Preuve que le thème de la récession change certaines pratiques ;-)
En fait, je fais un lien vers Philippe Martin. Ça adonne que sa fiche sur Facebook semble importante pour sa présence en ligne, et je respecte ça.
J’aurais préféré faire un lien vers un billet sur son blogue qui parlerait du même sujet mais bon, faute de mieux…
Belle analyse. En fait, ce sujet m’a taraudé toute la fin de semaine depuis toutes les déclarations de politiques ou d’experts qui nous assurent que le Québec passera à travers. J’ai créé un tag Del.icio.us pour marqué mes découvertes sur ce sujet: http://tinyurl.com/24p2c6. Certains analystes parlent même d’une crise dont les répercussions seront beaucoup plus importantes que l’on ne peut l’imaginer.

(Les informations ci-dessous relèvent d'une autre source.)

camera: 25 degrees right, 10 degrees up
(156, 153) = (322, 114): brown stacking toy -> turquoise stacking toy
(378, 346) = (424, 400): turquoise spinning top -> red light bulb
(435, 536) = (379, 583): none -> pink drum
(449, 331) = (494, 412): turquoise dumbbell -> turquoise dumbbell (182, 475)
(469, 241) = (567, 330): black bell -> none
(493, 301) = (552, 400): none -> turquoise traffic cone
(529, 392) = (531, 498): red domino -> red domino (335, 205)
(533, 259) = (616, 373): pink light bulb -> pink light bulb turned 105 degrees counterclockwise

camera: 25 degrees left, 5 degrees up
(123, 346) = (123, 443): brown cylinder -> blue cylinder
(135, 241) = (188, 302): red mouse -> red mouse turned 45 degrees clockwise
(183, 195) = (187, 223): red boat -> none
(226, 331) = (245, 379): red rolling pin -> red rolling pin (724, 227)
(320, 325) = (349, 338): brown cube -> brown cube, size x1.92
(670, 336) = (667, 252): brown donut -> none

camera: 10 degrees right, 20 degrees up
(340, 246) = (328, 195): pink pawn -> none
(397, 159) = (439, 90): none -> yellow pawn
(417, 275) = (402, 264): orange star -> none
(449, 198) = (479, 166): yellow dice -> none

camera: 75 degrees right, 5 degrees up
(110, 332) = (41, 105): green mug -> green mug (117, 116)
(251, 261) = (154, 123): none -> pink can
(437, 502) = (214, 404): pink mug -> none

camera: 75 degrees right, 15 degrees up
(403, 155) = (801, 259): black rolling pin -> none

C’est assez fascinant de voir ce jeu de dominos qui évolue au jour le jour et qui donne l’impression que tout est hors de contrôle.
Pour Facebook, en fait j’ai toujours été sceptique,ma période de test et d’évaluation est terminée. Par contre j’ai récemment découvert Twitter qui me permet de suivre et de découvrir plein de choses intéressantes entre autre des utilisations de l’outil que je n’avais pas envisagé au départ. Je recommande le blog de Jean-Luc Raymond grâce à qui j’en appris beaucoup sur ce sujet: http://tinyurl.com/2odcbl
Et puis twitter met directement à jour mon statut sur Facebook ce qui fait que je n’y vais quasiment plus, excepté de temps en temps pour voir ce qu’il s’y passe.
Bon allez, le feuilleton continue demain, à savoir comment wall-street va réagir. Ça risque de saigner mais il y a toujours des occasions à saisir même dans le chaos.